No entanto, com essa designação, o princípio fica claro: à semelhança, por exemplo, do Mercedes GLC F-Cell, a bateria também pode ser carregada via cabo, o que não é possível no Hyundai Nexo e no Toyota Mirai.
Bateria de 48 kWh
A bateria IUV é maior do que os híbridos plug-in de combustão convencionais, com capacidade de energia de 48 kWh. A bateria é instalada na parte traseira do carro.
Tanques de hidrogênio com capacidade de 7,5 quilos são instalados na parte inferior da carroceria, onde os carros elétricos costumam ter uma bateria. A célula de combustível na frente do carro tem uma potência de 45 kW, que deve ser suficiente para atender às necessidades de energia em velocidade de longas distâncias. Os motores elétricos produzem um total de 136 kW, portanto a diferença deve ser compensada pela bateria.

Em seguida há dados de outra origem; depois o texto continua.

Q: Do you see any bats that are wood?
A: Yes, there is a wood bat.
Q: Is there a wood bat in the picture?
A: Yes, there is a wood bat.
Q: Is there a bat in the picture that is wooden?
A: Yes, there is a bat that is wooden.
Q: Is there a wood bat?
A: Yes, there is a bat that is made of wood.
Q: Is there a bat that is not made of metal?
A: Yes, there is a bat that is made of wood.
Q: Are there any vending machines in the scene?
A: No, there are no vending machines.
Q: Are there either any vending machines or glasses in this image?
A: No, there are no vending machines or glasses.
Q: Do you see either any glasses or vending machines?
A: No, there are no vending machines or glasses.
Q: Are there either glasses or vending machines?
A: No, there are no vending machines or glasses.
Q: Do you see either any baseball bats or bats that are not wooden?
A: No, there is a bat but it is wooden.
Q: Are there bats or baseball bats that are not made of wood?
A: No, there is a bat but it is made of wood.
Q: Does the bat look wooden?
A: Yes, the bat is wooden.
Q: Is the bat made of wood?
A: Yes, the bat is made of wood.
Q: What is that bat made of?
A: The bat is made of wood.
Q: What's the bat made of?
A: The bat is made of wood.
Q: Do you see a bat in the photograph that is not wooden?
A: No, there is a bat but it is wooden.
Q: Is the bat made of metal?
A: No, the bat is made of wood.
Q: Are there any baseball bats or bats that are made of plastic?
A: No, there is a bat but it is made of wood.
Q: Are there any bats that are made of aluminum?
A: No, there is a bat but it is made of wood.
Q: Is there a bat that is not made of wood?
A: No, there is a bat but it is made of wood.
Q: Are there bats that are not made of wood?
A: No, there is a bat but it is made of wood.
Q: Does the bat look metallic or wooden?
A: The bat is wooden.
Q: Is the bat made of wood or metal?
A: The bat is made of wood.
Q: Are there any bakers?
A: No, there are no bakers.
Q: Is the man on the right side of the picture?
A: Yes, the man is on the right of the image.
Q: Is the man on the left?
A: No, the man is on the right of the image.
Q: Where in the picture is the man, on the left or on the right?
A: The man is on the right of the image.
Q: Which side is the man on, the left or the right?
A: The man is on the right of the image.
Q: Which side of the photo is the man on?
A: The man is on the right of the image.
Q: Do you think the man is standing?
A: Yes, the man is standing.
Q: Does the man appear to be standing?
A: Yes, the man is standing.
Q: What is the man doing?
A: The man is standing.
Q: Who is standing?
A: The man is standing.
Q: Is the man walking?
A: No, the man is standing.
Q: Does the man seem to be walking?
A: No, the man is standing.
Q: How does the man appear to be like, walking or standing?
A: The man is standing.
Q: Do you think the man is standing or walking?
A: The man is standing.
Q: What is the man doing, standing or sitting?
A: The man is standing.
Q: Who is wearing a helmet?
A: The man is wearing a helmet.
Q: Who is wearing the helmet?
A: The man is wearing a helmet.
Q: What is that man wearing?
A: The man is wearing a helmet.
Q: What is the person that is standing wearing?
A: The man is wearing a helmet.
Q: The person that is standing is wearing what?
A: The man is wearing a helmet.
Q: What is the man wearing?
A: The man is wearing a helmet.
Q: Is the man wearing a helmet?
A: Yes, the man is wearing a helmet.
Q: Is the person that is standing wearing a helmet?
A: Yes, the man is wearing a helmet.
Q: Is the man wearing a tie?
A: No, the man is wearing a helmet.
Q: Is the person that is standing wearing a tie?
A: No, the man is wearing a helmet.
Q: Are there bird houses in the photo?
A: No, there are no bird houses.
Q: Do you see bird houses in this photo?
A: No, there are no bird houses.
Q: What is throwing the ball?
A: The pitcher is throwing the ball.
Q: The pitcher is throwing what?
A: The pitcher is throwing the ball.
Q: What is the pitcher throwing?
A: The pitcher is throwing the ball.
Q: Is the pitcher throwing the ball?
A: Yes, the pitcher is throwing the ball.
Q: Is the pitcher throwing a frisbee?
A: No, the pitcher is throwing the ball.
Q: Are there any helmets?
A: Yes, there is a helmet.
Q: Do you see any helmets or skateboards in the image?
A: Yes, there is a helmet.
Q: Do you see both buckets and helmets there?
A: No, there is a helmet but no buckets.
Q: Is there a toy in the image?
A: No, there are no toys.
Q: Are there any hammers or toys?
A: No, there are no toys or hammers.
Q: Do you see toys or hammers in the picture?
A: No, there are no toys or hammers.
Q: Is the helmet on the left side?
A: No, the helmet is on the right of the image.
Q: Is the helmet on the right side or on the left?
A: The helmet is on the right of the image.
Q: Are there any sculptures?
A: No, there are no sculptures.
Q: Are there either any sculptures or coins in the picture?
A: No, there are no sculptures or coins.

Para atingir uma autonomia de 1.000 quilômetros, o gerenciamento de energia também foi feito da forma mais eficiente possível. Para isso, foi desenvolvido um sistema de armazenamento de hidretos metálicos que utiliza parte da diferença de pressão entre o tanque de hidrogênio a 700 bar e a célula a combustível a 5 bar para gerar refrigeração e climatização adicionais – esta é uma energia significativa que pode não ser retirado da bateria (ed).
Carro a hidrogênio pesa apenas 250 kg
“A estrutura da carroceria do carro a hidrogênio do Centro Aeroespacial Alemão pesa apenas 250 kg, o que é cerca de um quarto a menos do que o normal neste segmento de veículos”, diz o gerente de projeto Sebastian Vohrer do DLR Institute for Automotive Concepts em Stuttgart.
A estrutura do carro é possível pelo uso de plásticos reforçados com fibra, mas também são usados alumínio e materiais de várias camadas em locais apropriados. O design também se adapta a isso. As estruturas cumprem várias funções. A estrutura do piso, por exemplo, é usada para conduzir eletricidade e transmissão de dados, além da capacidade de carga de todas as superestruturas do carro.
“Isso elimina a necessidade de cabeamento extra e reduz ainda mais o peso total.” O veículo mostrado nas fotografias é uma ilustração – em outras palavras, uma interpretação de como a equipe do DLR poderia imaginar uma possível carroceria em uma plataforma de tecnologia do gênero que está sendo desenvolvido. No entanto, o protótipo serve a um propósito diferente: “O protótipo inicial dá uma primeira impressão de como o carro pode parecer na prática”, diz Forer.